Iowa Rep. Abby Finkenauer, D-Dubuque, said she does not support the de-appropriation proposal by the Senate committee, nor does she agree with previous budget cuts that have affected Meals on Wheels.

"What we are talking about here is cutting services to some of our most vulnerable people, and we're talking about whether some residents get something to eat," Finkenauer said. "This is another example on why we need to see more compassion and common sense in government right now."

For those at the Department on Aging, these midyear funding cuts represent the continuation of a worrisome trend.

Greg Zars, chief operating officer for the agency, noted that this is the second straight year the department has faced midyear cuts.
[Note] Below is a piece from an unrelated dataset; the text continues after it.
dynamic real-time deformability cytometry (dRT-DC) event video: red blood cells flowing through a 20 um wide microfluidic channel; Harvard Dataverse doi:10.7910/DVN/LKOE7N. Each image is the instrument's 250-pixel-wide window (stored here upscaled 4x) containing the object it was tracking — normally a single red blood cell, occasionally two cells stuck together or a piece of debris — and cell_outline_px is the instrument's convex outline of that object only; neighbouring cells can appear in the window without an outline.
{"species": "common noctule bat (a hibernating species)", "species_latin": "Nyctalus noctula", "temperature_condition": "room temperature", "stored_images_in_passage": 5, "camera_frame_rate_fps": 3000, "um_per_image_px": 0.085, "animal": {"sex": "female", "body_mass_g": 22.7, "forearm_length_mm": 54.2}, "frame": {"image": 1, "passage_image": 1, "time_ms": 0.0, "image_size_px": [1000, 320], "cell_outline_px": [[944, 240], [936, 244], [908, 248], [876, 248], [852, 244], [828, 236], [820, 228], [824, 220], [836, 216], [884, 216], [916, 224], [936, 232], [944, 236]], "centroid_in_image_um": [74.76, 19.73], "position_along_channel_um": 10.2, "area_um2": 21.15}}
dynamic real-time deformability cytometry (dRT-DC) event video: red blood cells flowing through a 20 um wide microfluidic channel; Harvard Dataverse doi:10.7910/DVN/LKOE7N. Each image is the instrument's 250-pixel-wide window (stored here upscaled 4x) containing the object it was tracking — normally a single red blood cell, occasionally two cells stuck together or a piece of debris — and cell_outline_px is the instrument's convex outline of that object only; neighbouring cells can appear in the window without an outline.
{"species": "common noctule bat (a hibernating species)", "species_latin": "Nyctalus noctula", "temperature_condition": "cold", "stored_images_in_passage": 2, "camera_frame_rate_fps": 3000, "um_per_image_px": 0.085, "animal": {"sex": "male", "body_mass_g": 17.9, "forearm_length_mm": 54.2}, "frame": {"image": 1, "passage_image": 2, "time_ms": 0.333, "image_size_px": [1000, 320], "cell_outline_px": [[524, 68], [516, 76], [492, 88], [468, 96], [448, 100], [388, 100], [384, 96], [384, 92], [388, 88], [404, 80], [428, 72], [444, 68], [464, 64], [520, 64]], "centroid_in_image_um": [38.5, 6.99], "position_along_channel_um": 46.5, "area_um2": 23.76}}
Overall funding to the department has dropped by about 15 percent since 2015.

"There's a feeling that we just keep getting squeezed and squeezed a little bit at a time," he said. "But the expectation is to maintain a consistent level of service. At a certain point, you cannot do that anymore."

He noted that last year's budget cuts and the privatization of Medicaid resulted in several austerity measures instituted last year. These included laying off case managers, freezing staff pay and closing field offices.

Volunteers also have been directly impacted.

When Crippes began volunteering, he would normally get to enjoy a hot meal at the end of his shift. That privilege has been taken away.

Crippes and other volunteers also no longer receive reimbursement for the mileage they incur while making deliveries.

Despite these changes, Crippes continues to lend his time to the cause.

"It is necessary to take care of people," he said. "We're not talking about people who are 16 or 20 years. These people are 70 or 80 or 90 years old. What we do is something they need."